Em 30/06/2007, por Hugo Roberto Kurtz Lisboa


Maria Pequena, a Mata Hari passo-fundense[1]


HUGO ROBERTO KURTZ LISBOA[2]


Durante a Primeira Guerra Mundial, que não foi primeira nem mundial, Mata Hari, uma bailarina holandesa, enfeitiçou os homens da época. Dormiu com franceses e alemães e, acusada de passar informações para os dois lados, foi julgada espiã e fuzilada na França, em 15 de outubro de 1917.

Bem antes disso, em 28 de novembro de 1893, durante a Revolução Federalista, Maria Meireles Trindade, mais conhecida por Maria Pequena, foi assassinada com três facadas e degolada no bairro onde hoje é a Vila Santa Marta, por um piquete dos maragatos. Isto me foi contado pelo Sr. César Melo, um grande passo-fundense e conhecedor da história da cidade, o qual nasceu em Uruguaiana.

São poucas as informações sobre Maria Pequena. Nosso poeta e cronista Gomercindo dos Reis, em um dos seus livros. Nuvens e Rosas, descreve o fato com um pequeno texto e dois poemas. Relata que ela foi enterrada no cemitério da Cruzinha, na baixada da atual Rua Coronel Chicuta, em direção ao Bosque da Fundação Lucas Araújo. Logo lhe atribuíram milagres e começou a ser reverenciada. Sempre luziam velas no pequeno cemitério, dos devotos que lhe prestavam homenagens ou pagavam promessas. Pessoas de idade, na nossa cidade, recordam-se claramente do local e da veneração de que ela foi alvo.

Possivelmente, foi uma beata das pessoas humildes, já que na literatura oficial nada consta a seu respeito.

Conta nosso vate Gomercindo dos Reis que seu túmulo ficou localizado quase no meio da Rua Coronel Chicuta, quando da abertura do acesso à recém-criada Vila Carmem, em 6 de setembro de 1929. A rua aberta passava por dentro do cemitério. Seus restos mortais teriam sido transladados para a Catedral Nossa Senhora Aparecida, onde esperariam a construção de um mausoléu votivo.

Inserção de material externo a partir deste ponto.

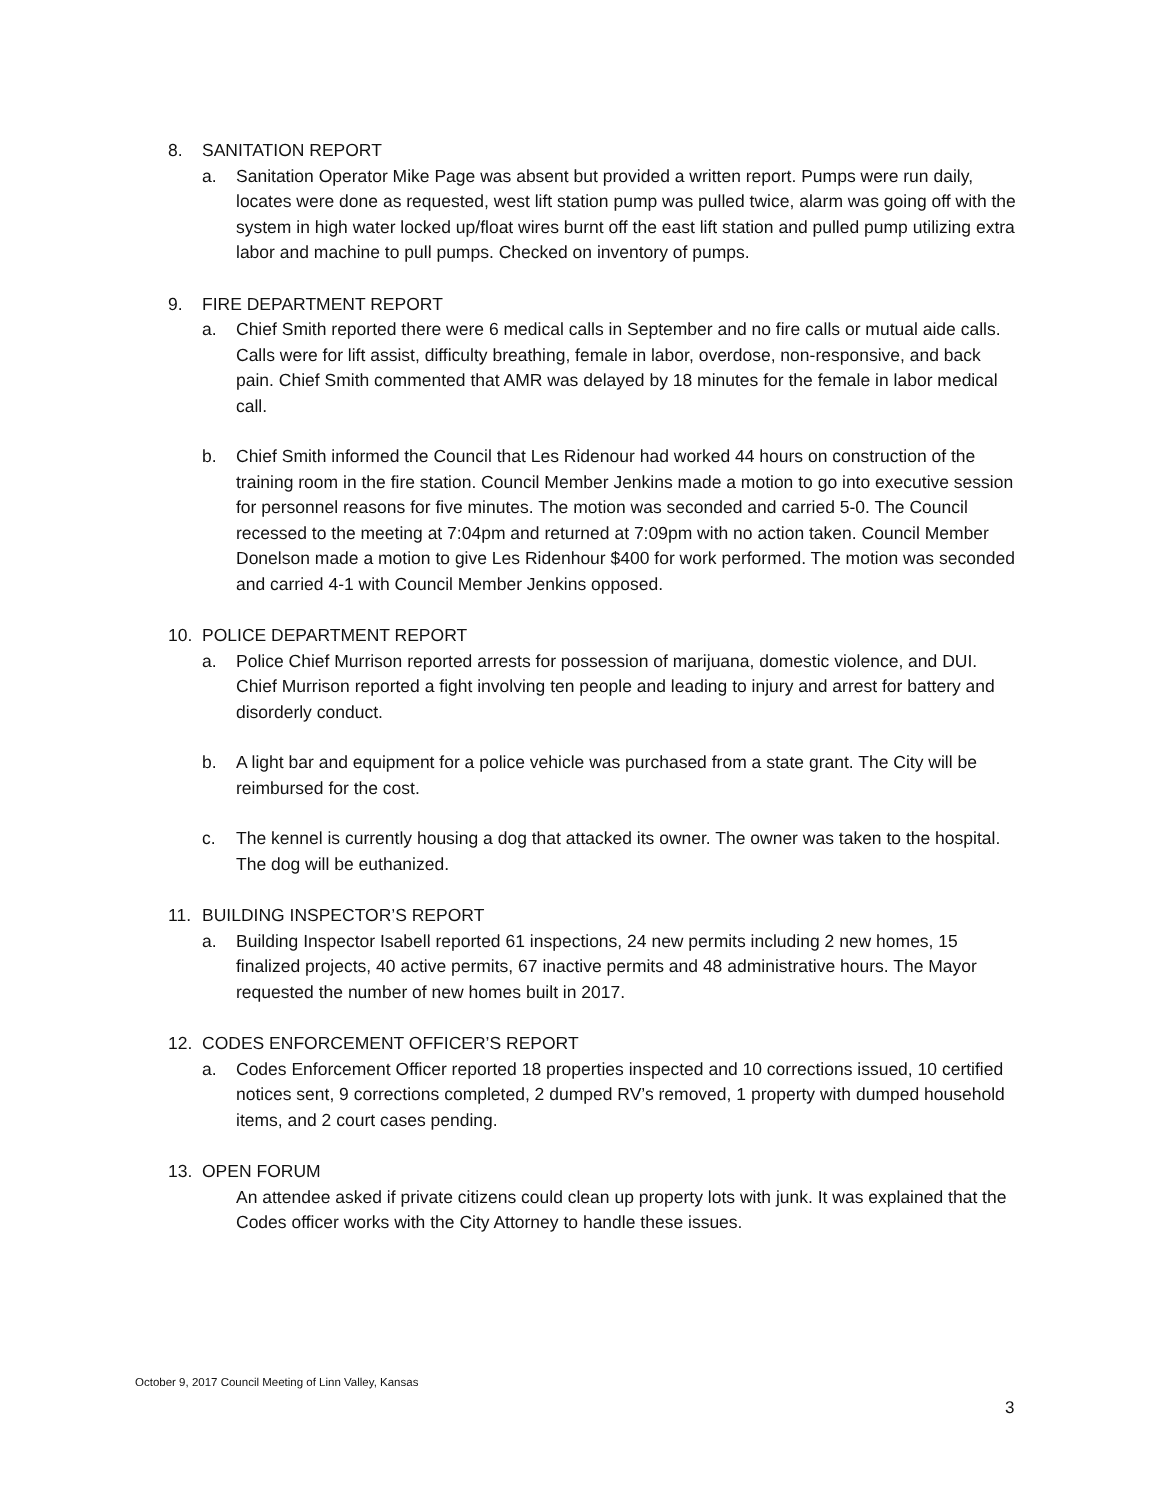8. SANITATION REPORT
a. Sanitation Operator Mike Page was absent but provided a written report. Pumps were run daily, locates were done as requested, west lift station pump was pulled twice, alarm was going off with the system in high water locked up/float wires burnt off the east lift station and pulled pump utilizing extra labor and machine to pull pumps. Checked on inventory of pumps.
9. FIRE DEPARTMENT REPORT
a. Chief Smith reported there were 6 medical calls in September and no fire calls or mutual aide calls. Calls were for lift assist, difficulty breathing, female in labor, overdose, non-responsive, and back pain. Chief Smith commented that AMR was delayed by 18 minutes for the female in labor medical call.
b. Chief Smith informed the Council that Les Ridenour had worked 44 hours on construction of the training room in the fire station. Council Member Jenkins made a motion to go into executive session for personnel reasons for five minutes. The motion was seconded and carried 5-0. The Council recessed to the meeting at 7:04pm and returned at 7:09pm with no action taken. Council Member Donelson made a motion to give Les Ridenhour $400 for work performed. The motion was seconded and carried 4-1 with Council Member Jenkins opposed.
10. POLICE DEPARTMENT REPORT
a. Police Chief Murrison reported arrests for possession of marijuana, domestic violence, and DUI. Chief Murrison reported a fight involving ten people and leading to injury and arrest for battery and disorderly conduct.
b. A light bar and equipment for a police vehicle was purchased from a state grant. The City will be reimbursed for the cost.
c. The kennel is currently housing a dog that attacked its owner. The owner was taken to the hospital. The dog will be euthanized.
11. BUILDING INSPECTOR’S REPORT
a. Building Inspector Isabell reported 61 inspections, 24 new permits including 2 new homes, 15 finalized projects, 40 active permits, 67 inactive permits and 48 administrative hours. The Mayor requested the number of new homes built in 2017.
12. CODES ENFORCEMENT OFFICER’S REPORT
a. Codes Enforcement Officer reported 18 properties inspected and 10 corrections issued, 10 certified notices sent, 9 corrections completed, 2 dumped RV’s removed, 1 property with dumped household items, and 2 court cases pending.
13. OPEN FORUM
An attendee asked if private citizens could clean up property lots with junk. It was explained that the Codes officer works with the City Attorney to handle these issues.
October 9, 2017 Council Meeting of Linn Valley, Kansas
3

Isso nunca ocorreu, e o ex-padre Jacó Stein revelou aos pesquisadores Heleno Damian e Marco Antônio Damian que seus restos permaneceram embaixo do altar-mor da Catedral.

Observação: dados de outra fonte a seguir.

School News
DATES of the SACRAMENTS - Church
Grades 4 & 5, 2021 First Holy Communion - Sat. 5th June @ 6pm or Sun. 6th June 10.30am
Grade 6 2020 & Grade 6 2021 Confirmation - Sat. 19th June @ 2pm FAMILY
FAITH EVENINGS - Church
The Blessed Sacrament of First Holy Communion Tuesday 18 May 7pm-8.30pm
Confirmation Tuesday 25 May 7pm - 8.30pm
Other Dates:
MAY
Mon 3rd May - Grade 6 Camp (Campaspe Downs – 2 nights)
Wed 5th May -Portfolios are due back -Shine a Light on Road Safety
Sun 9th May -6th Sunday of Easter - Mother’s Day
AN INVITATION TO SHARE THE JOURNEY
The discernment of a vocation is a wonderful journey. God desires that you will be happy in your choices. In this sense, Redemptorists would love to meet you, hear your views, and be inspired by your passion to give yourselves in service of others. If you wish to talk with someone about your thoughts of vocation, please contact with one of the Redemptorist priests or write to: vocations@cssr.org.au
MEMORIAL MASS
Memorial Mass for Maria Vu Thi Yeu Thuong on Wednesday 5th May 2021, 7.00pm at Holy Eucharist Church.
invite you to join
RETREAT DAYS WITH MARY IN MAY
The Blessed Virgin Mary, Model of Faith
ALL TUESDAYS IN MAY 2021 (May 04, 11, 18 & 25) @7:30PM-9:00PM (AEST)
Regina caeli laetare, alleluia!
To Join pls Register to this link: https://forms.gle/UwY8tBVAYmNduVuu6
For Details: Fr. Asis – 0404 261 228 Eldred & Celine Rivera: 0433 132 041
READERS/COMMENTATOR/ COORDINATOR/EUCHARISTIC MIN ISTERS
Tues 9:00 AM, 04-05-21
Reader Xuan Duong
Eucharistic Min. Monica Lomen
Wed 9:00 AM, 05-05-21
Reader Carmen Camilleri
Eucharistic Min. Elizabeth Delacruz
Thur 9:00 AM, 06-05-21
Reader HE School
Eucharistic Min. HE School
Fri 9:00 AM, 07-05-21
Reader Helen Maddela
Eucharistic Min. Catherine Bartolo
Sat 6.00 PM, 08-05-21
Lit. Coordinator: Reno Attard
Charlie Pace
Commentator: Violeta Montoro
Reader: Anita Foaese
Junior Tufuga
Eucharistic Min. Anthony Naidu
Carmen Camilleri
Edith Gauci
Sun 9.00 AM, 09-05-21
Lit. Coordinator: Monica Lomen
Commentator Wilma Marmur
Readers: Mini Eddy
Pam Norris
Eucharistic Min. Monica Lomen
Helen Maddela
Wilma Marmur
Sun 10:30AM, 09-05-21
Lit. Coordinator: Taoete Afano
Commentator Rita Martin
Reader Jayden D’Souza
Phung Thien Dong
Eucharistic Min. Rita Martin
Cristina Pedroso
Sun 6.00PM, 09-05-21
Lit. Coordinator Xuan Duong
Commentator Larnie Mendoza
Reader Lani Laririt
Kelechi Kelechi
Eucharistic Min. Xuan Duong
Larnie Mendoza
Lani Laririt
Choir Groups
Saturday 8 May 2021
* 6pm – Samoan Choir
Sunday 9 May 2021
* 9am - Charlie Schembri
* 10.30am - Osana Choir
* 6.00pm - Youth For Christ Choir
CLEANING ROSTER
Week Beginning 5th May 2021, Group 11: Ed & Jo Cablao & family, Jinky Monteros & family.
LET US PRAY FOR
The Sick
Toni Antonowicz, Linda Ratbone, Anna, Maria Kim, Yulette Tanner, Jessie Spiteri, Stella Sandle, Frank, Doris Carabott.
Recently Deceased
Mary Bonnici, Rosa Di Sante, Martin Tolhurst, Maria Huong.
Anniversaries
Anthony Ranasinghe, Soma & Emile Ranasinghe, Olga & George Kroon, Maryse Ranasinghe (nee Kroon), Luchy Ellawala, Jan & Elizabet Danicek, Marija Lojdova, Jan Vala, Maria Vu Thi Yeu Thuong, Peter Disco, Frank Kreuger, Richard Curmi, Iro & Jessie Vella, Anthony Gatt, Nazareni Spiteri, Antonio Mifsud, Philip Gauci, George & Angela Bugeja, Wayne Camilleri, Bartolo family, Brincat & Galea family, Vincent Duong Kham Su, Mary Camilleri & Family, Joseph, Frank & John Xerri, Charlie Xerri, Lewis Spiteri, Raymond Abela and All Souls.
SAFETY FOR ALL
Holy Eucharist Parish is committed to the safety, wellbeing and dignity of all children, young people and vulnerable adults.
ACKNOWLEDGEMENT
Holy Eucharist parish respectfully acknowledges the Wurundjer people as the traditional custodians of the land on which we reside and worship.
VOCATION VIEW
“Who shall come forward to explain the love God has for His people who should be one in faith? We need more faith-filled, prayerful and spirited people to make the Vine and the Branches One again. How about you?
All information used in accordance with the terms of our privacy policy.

Outras versões dizem que Maria Pequena teria tido um tórrido caso de amor com o General Prestes Guimarães, neto do Cabo Neves. Nestes encontros furtivos, atrás de um angico caído, passavam bons momentos enlevados pelo canto dos pássaros e pelo cheiro da grama. O General, despido de suas insígnias e de tudo o mais, levantava a Maria, que era pequena, e, colocando-a no tronco do angico, a deixava na zona de tiro do seu armamento. Num destes encontros, para assegurar-se da sua continuidade, contou a Maria da sua importância na Revolução Federalista, e mostrou-lhe seu rifle "Mannlincher" novinho em folha, dizendo:

- Olha Mariazinha, botei fora as porcarias dos rifles Comblain, e comprei trezentos destes Mannlincher para minha Divisão. Agora sim vamos ganhar esta revolução. Quero fazer peneira destes Pica-Paus de merda.

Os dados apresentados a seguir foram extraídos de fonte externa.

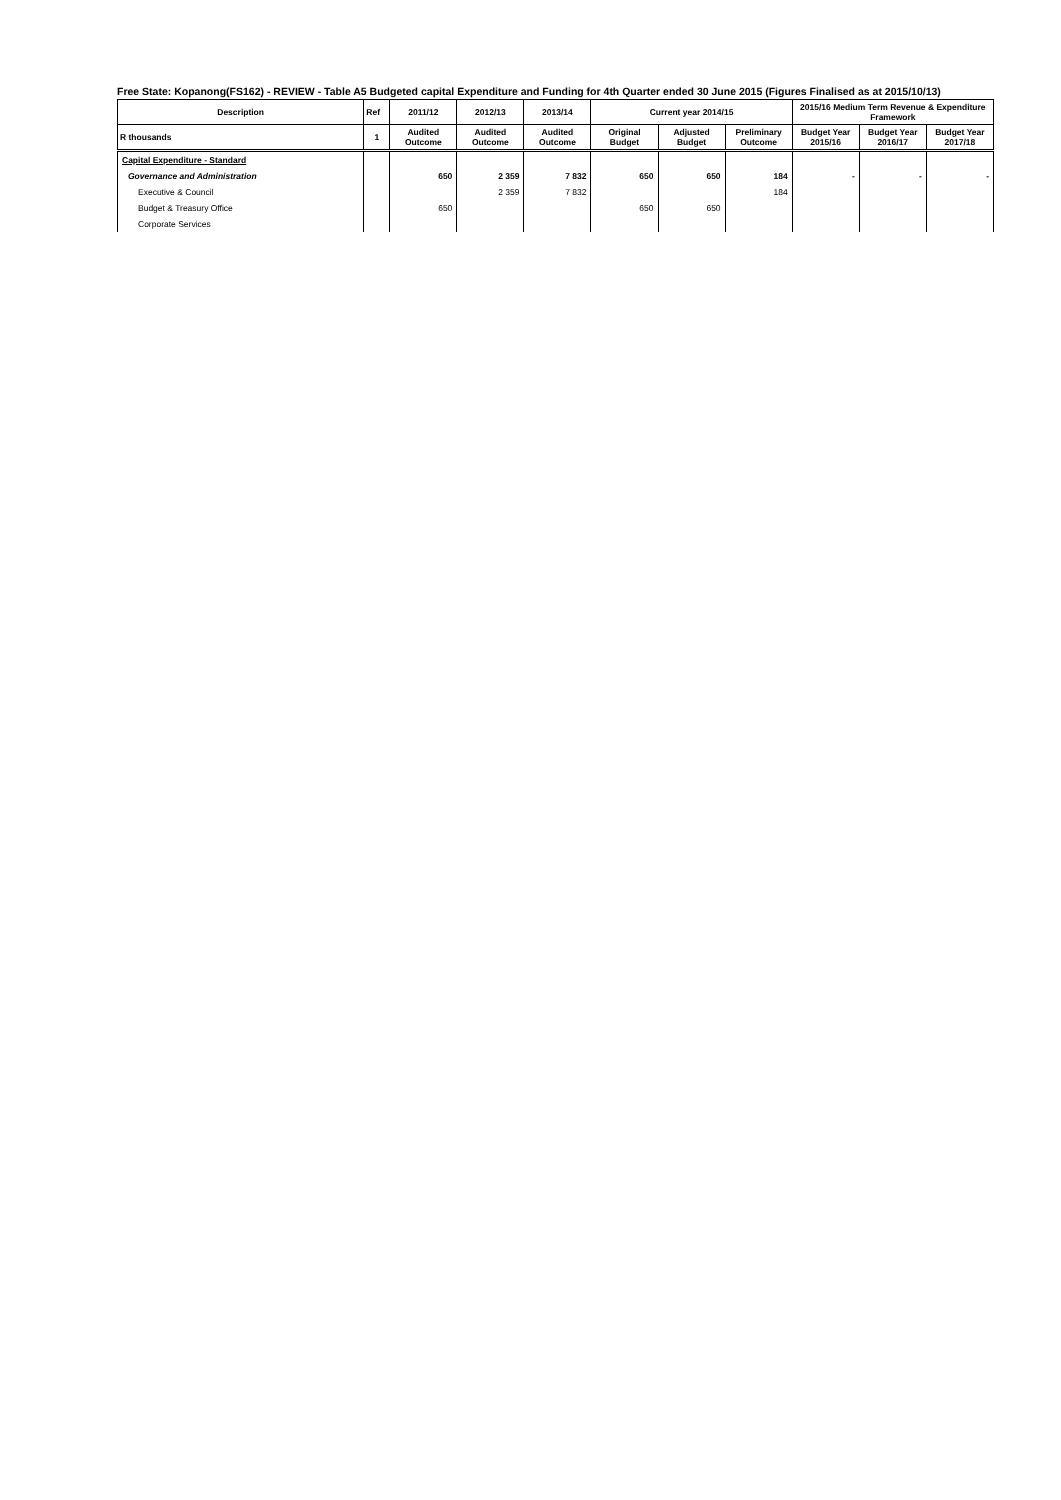Free State: Kopanong(FS162) - REVIEW - Table A5 Budgeted capital Expenditure and Funding for 4th Quarter ended 30 June 2015 (Figures Finalised as at 2015/10/13)
| Description | Ref | 2011/12 | 2012/13 | 2013/14 | Current year 2014/15 | | | 2015/16 Medium Term Revenue & Expenditure Framework | | |
| --- | --- | --- | --- | --- | --- | --- | --- | --- | --- | --- |
| R thousands | 1 | Audited Outcome | Audited Outcome | Audited Outcome | Original Budget | Adjusted Budget | Preliminary Outcome | Budget Year 2015/16 | Budget Year 2016/17 | Budget Year 2017/18 |
| Capital Expenditure - Standard | | | | | | | | | | |
| Governance and Administration | | 650 | 2 359 | 7 832 | 650 | 650 | 184 | - | - | - |
| Executive & Council | | | 2 359 | 7 832 | | | 184 | | | |
| Budget & Treasury Office | | 650 | | | 650 | 650 | | | | |
| Corporate Services | | | | | | | | | | |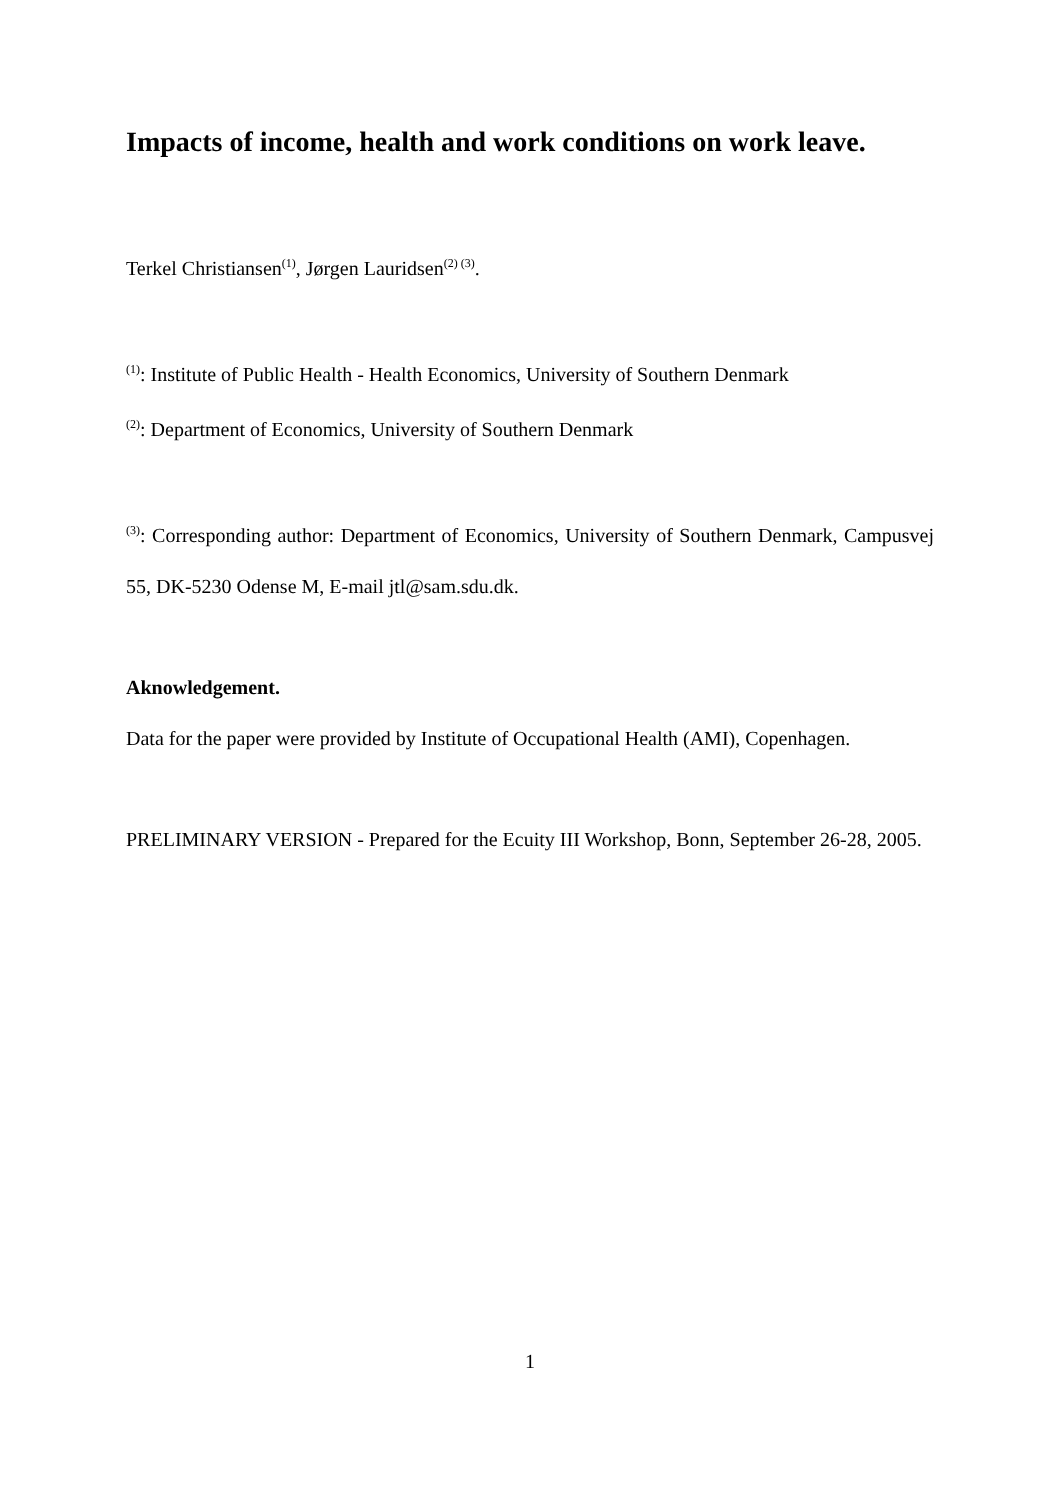Impacts of income, health and work conditions on work leave.
Terkel Christiansen<sup>(1)</sup>, Jørgen Lauridsen<sup>(2) (3)</sup>.
<sup>(1)</sup>: Institute of Public Health - Health Economics, University of Southern Denmark
<sup>(2)</sup>: Department of Economics, University of Southern Denmark
<sup>(3)</sup>: Corresponding author: Department of Economics, University of Southern Denmark, Campusvej 55, DK-5230 Odense M, E-mail jtl@sam.sdu.dk.
Aknowledgement.
Data for the paper were provided by Institute of Occupational Health (AMI), Copenhagen.
PRELIMINARY VERSION - Prepared for the Ecuity III Workshop, Bonn, September 26-28, 2005.
1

A Mariazinha não estava nem aí para a revolução. E claro que temia pelos seus filhos, mas deixou-se seduzir pela pompa e circunstância do Antoninho Prestes Guimarães, que, nesta altura, tinha ido a Vacaria receber Gumcrcindo e Aparício Saraiva, que vinham do Paraná.

Deixa estar que, passados alguns meses, quando levava uma trouxa de roupa para lavar no chafariz ,deu de cara com o todo-poderoso Coronel Gervazinho Annes. Garboso em seu cavalo crioulo, não desgrudou os olhos da Mariazinha que, muito airosa e coquete, caminhava rebolando para a fonte.

Gervazinho. pelos seus próprios, arrumou um encontro com Maria Pequena. Ela não era uma mulher volúvel, mas, naquele tempo, sem diversão e com a morte rondando por todos os lados, encontrar um homem daquela importância abrandava um pouco sua vida triste. Imagine ser desejada por um General e um Coronel. Encantou-se com a fala mansa, mas decidida, de Gervásio. Não deu outra. Em pouco tempo estavam envolvidos num capão perto do Pinheiro Torto. Depois de atendidos os impulsos carnais, o Coronel, também para se exibir, mostrou-lhe sua Comblain, velha de guerra, e cantou vitória ante sua prenda. Ela olhou aquela arma, e inocente- mente disse:

- Mas isto não é nada. Tu precisa ver o rifle do Antônio, aquilo sim é que é arma.

Pronto. Em pouco tempo, Gervazinho ficou sabendo do armamento do seu arqui-inimigo e, na posse dessas informações, lhe infligiu uma dura derrota.

Como em sociedade tudo se sabe. Prestes Guimarães, louco da vida pela derrota militar e pela desfeita de Maria Pequena, ordenou que um piquete fosse degolá-la. E assim foi feito.

A outra versão dizia que um grupo de maragatos estava atrás do marido de Maria. Ele, que era Pica-Pau, havia fugido para Nonoai com um filho rapazote. Encontrando-a, torturaram-na cruelmente. Ela não disse nem um pio e os homens enraivecidos pela sua resolução e coragem, e embrutecidos pela guerra sangrenta, lhe deram a primeira facada. Mais duas outras se seguiram, deixando-a exangue no chão. Como era costume naquela época, degolaram-na, deixando-a entregue aos urubus.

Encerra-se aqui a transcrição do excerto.